Episode 13

1.6K 184 1
                                    

Kita balik lagi ke PoV Yara ya..

Happy reading^^

******

Kami asik berbelanja di kota hingga tak sadar matahari sudah hampir terbenam. Ralat --Annabella yang asik berbelanja, sedangkan aku hanya membeli beberapa alat tulis yang akan kugunakan untuk kegiatan tulis menulis.

Apa kalian pikir aku akan menyerah pada hobi menulisku?

Oh, tentu tidak kawan.

Namun kini aku hanya akan melakukannya sebagai hobi saja. Kalau ada perusahaan penerbit atau apapun sebutannya disini menggaet tulisanku sih aku mah rela-rela saja asal kontraknya jelas.

Kami pulang ke istana dengan menaiki gerobak. Yap, benar gerobak! Gerobak disini seperti alat transportasi umum bagi kaum rakyat jelata seperti diriku ini. Mau naik kereta kuda? Oh tentu ongkosnya mahal sekali kawan. Bisa membiayai hidup rakyat jelata selama satu minggu.

Kami --Annabella dan aku menunjukkan semacam tanda pengenal kami pada para prajurit yang berjaga di depan gerbang istana. Istana kerajaan tentunya dijaga ketat oleh para prajurit.

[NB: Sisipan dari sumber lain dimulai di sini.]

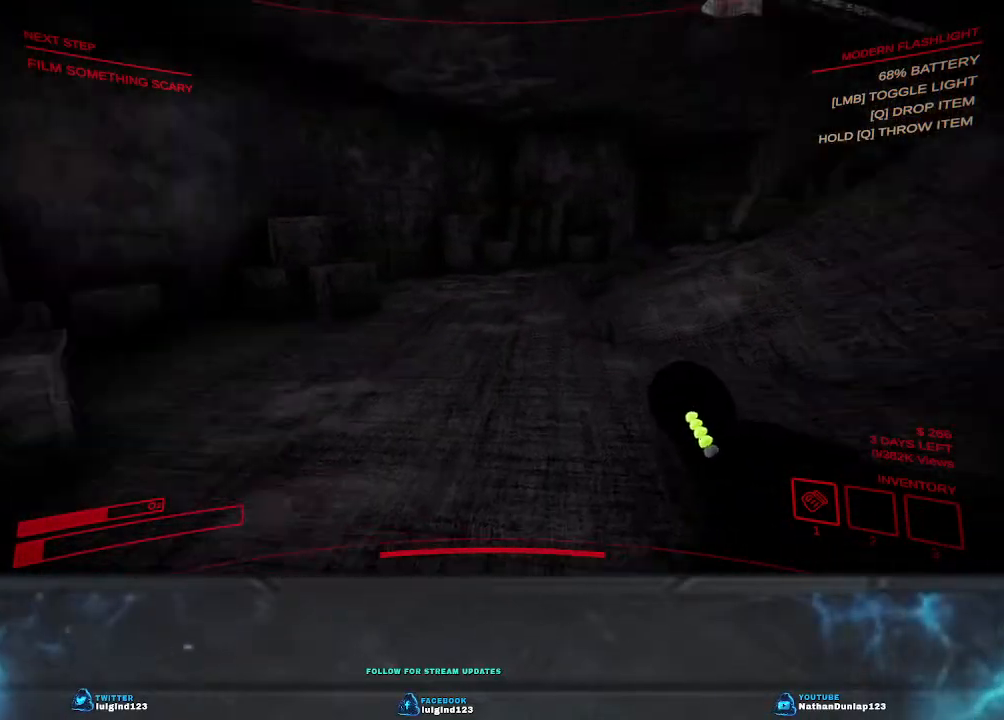
{"keys": ["d"], "events": []}
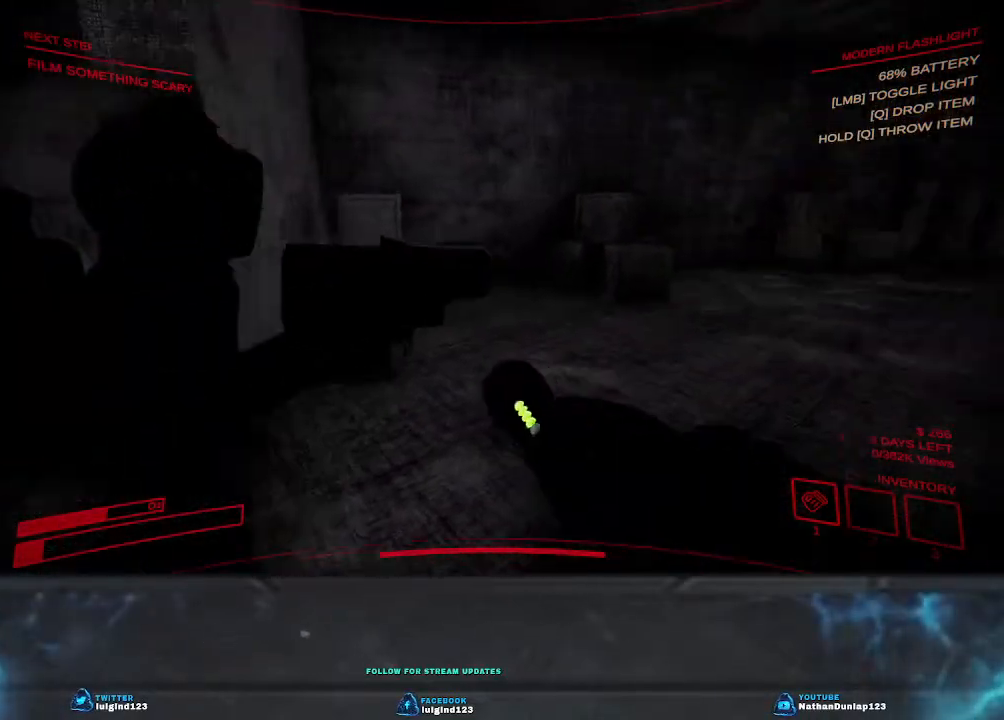
{"keys": ["w"], "events": [[67, "w", "down"], [467, "d", "up"]]}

Pokoknya di segala sisi, aku pasti bisa melihat prajurit sedang berpatroli atau berjaga di pos-pos mereka masing-masing.

Dua prajurit bertubuh kekar dan tentunya tampan itu mengangguk lalu mempersilahkan kami untuk memasuki area istana. Saking luasnya, kami harus berjalan sekitar dua puluh menit untuk sampai di Istana Rubi tempat kami bekerja.

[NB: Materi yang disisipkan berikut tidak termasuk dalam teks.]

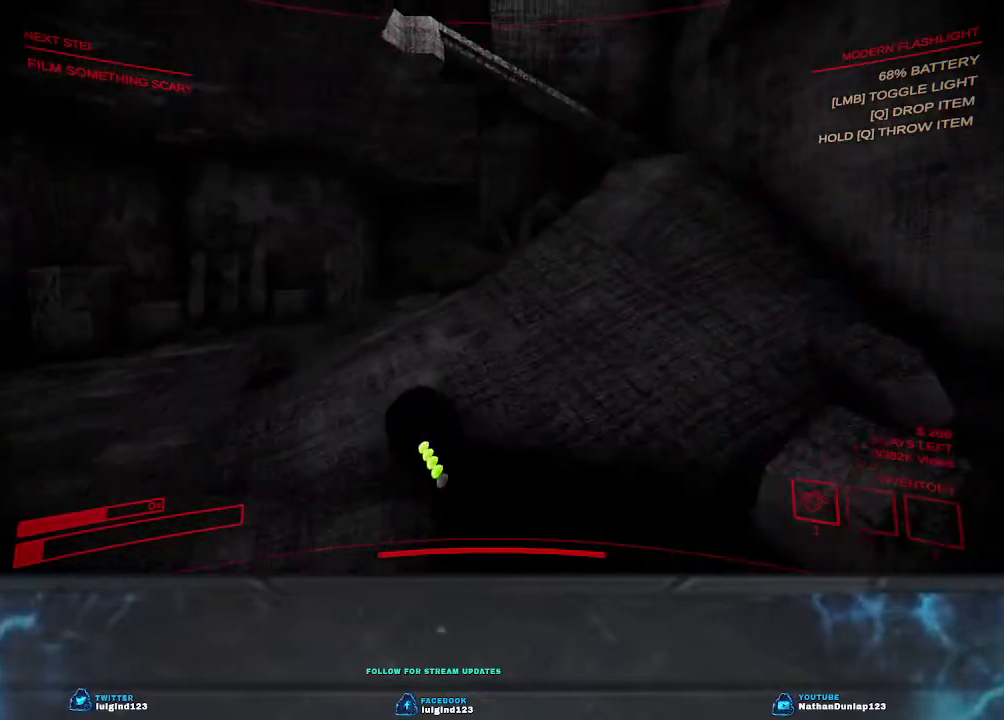
{"keys": ["shift", "w"], "events": [[467, "shift", "down"]]}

Gila! Ini sangat melelahkan!

Setelah berjalan-jalan di kota, kini kami harus berjalan pula menuju Istana Rubi. Apa di dunia ini tak ada becak gitu? Atau minimal sepeda listrik.

Aku mengutuk diriku. Kenapa aku tidak menciptakan dunia novel yang lebih modern? Jika tahu aku bakal merasuki salah satu tokoh novel ciptaanku, setidaknya aku akan membuat segala hal menjadi mudah. Aku mungkin saja akan menggambarkan semua orang memiliki sayap dan bisa terbang disini.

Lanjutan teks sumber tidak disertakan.